General Architecture Question
jfrosch Feb 24, 2004 4:00 PMI have relatively low end web servers outside a fire wall. They have 1GB RAM, a 1GHz Pentium III CPU, running RedHat 9.0 (soon ES). Behind the firewall will be much more robust AMD-64 server(s) with yet-to-be-determined OSes and 2-4GB of RAM. These server(s) will definitely be running the database management system, but I'm not sure how I should partition my application code.
From a performance standpoint, would I be better off with:
1) Apache 2.0 on the low end servers serving static content, using the JK2 connector back to JBoss on the faster server for JSP/Servlet/EJB processing
2) Tomcat 5 standalone on the low end servers for handling static content and JSP/Servlet processing, using remote calls (RMI) back to JBoss on the faster server for EJB processing
3) JBoss with Tomcat 5 on the low end servers for handling static content and JSP/Servlet processing, using using remote calls (RMI) back to a different instance of JBoss on the faster server for EJB processing
4) JBoss with Tomcat 5 on the low end servers for handling static content and JSP/Servlet/EJB, using a socket connection to the database on the faster server
I know the best performing architecture is to have the Servlet container in the same VM as the EJB container, so running JBoss with integrated Tomcat makes more sense than Tomcat Standalone and JBoss for EJB. However, I'm a bit less clear about the relative performance of using Apache with JK2 connector to JBoss vs. Tomcat with RMI to JBoss. Either way it seems, data will be moving across the wire.

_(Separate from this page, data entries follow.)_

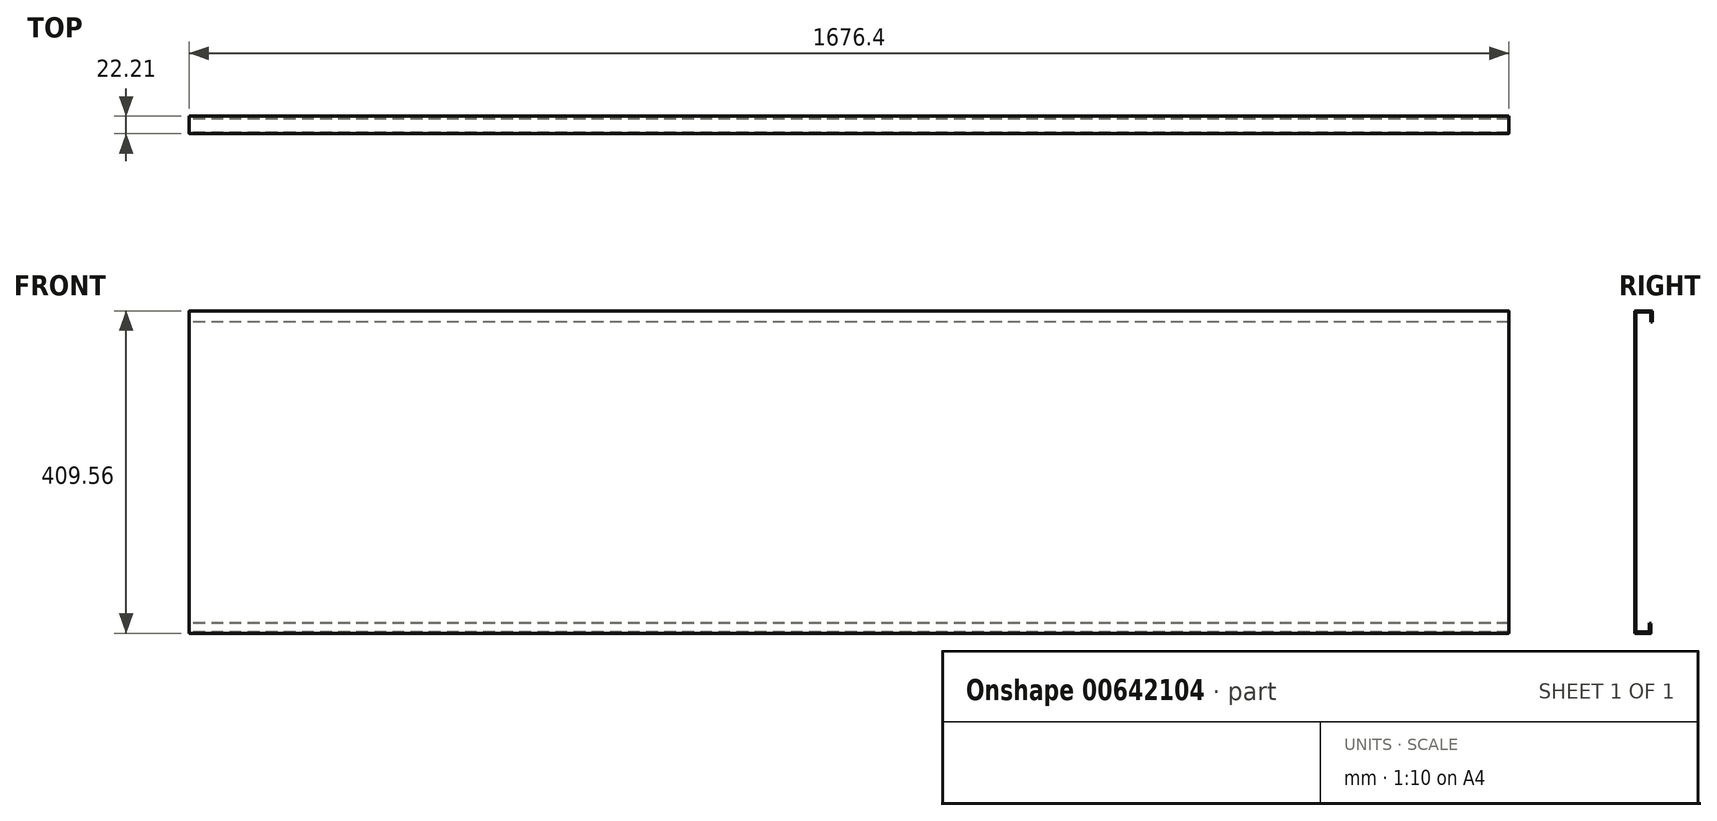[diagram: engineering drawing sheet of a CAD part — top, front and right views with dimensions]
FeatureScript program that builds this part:
annotation { "Feature Type Name" : "Feature", "Feature Type Description" : "" }
export const myFeature = defineFeature(function(context is Context, id is Id, definition is map)
    precondition{}
    {
        {
            var Q0;
            Q0=qCreatedBy(makeId("Right.planeOp"),FACE);
            var sketch = newSketch(context, id + "F0", { "sketchPlane" : qUnion([Q0])});
            skLineSegment(sketch, "E0.left", {"start": v(0.8, -202.82) * mm, "end": v(0.8, 202.82) * mm});
            skPoint(sketch, "E0.middle", {"position": v(0, 0) * mm});
            skLineSegment(sketch, "E1", {"start": v(1.17, 203.2) * mm, "end": v(19.46, 203.2) * mm});
            skLineSegment(sketch, "E2", {"start": v(19.84, 202.82) * mm, "end": v(19.84, 190.5) * mm});
            skLineSegment(sketch, "E3", {"start": v(-0.41, 204.77) * mm, "end": v(19.84, 204.77) * mm});
            skLineSegment(sketch, "E4", {"start": v(19.84, 204.77) * mm, "end": v(21.04, 204.77) * mm});
            skLineSegment(sketch, "E5", {"start": v(21.42, 204.4) * mm, "end": v(21.42, 190.5) * mm});
            skLineSegment(sketch, "E6", {"start": v(21.42, 190.5) * mm, "end": v(19.84, 190.5) * mm});
            skLineSegment(sketch, "E7", {"start": v(-0.8, 204.4) * mm, "end": v(-0.8, -203.2) * mm});
            skPoint(sketch, "E8.visualSharp", {"position": v(0.8, 203.2) * mm});
            skArc(sketch, "E8.filletArc", {"start": v(1.17, 203.2) * mm, "mid": v(0.9, 203.09) * mm, "end": v(0.8, 202.82) * mm});
            skPoint(sketch, "E9.visualSharp", {"position": v(19.84, 203.2) * mm});
            skArc(sketch, "E9.filletArc", {"start": v(19.84, 202.82) * mm, "mid": v(19.73, 203.09) * mm, "end": v(19.46, 203.2) * mm});
            skPoint(sketch, "E10.visualSharp", {"position": v(21.42, 204.77) * mm});
            skArc(sketch, "E10.filletArc", {"start": v(21.42, 204.4) * mm, "mid": v(21.3, 204.66) * mm, "end": v(21.04, 204.77) * mm});
            skPoint(sketch, "E11.visualSharp", {"position": v(-0.8, 204.77) * mm});
            skArc(sketch, "E11.filletArc", {"start": v(-0.41, 204.77) * mm, "mid": v(-0.68, 204.66) * mm, "end": v(-0.8, 204.4) * mm});
            skLineSegment(sketch, "E12", {"start": v(-0.8, -203.2) * mm, "end": v(-0.8, -204.4) * mm});
            skLineSegment(sketch, "E13", {"start": v(19.84, -204.4) * mm, "end": v(19.84, -192.1) * mm});
            skLineSegment(sketch, "E14", {"start": v(19.84, -192.1) * mm, "end": v(17.94, -191.92) * mm});
            skLineSegment(sketch, "E15", {"start": v(17.94, -191.92) * mm, "end": v(17.94, -202.82) * mm});
            skLineSegment(sketch, "E16", {"start": v(17.56, -203.2) * mm, "end": v(1.17, -203.2) * mm});
            skLineSegment(sketch, "E17", {"start": v(19.46, -204.79) * mm, "end": v(-0.41, -204.79) * mm});
            skPoint(sketch, "E18.visualSharp", {"position": v(17.94, -203.2) * mm});
            skArc(sketch, "E18.filletArc", {"start": v(17.56, -203.2) * mm, "mid": v(17.83, -203.09) * mm, "end": v(17.94, -202.82) * mm});
            skPoint(sketch, "E19.visualSharp", {"position": v(19.84, -204.79) * mm});
            skArc(sketch, "E19.filletArc", {"start": v(19.46, -204.79) * mm, "mid": v(19.73, -204.67) * mm, "end": v(19.84, -204.4) * mm});
            skPoint(sketch, "E20.visualSharp", {"position": v(-0.8, -204.79) * mm});
            skArc(sketch, "E20.filletArc", {"start": v(-0.8, -204.4) * mm, "mid": v(-0.68, -204.67) * mm, "end": v(-0.41, -204.79) * mm});
            skPoint(sketch, "E21.visualSharp", {"position": v(0.8, -203.2) * mm});
            skArc(sketch, "E21.filletArc", {"start": v(0.8, -202.82) * mm, "mid": v(0.9, -203.09) * mm, "end": v(1.17, -203.2) * mm});
            skSolve(sketch);
        }
        {
            var Q0;
            Q0=makeQuery(id+"F0.imprint","IMPRINT",FACE,{"disambiguationData":[TD([[makeQuery(id+"F0.imprint","IMPRINT",EDGE,{"derivedFrom":sQuery(id+"F0.wireOp",EDGE,"E0.left")}),1.0]])]});
            extrude(context, id + "F1", {"entities" : qUnion([Q0]), "depth" : 1676.4 * mm, "offsetDistance" : 25.4 * mm});
        }
    });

Also, I'm just not sure if best overall performance wouldn't be having the web apps handled by the slower machines with the EJB and database handling being done by the faster machines.
From a security standpoint, I'm inclined to keep as little nonpublic code as possible outside the firewall. Thus, keeping the EJBs, and even the WAR files that just manage web app workflow, behind the firewall is safer, but may have lower performance than sharing the WAR file load with Tomcat 5 acting as web server and JSP/Servlet container.
Finally, from an ease of maintenance standpoint, it just seems easier to manage one flavor of server (JBoss) than it would be to manage instances of Apache, standalaone Tomcat 5, and JBoss, each with their own unique configuration requirements.
Whew! This is longer than I planned, but I've been wrestling with these choices for some time.
I welcome your ideas and suggestions.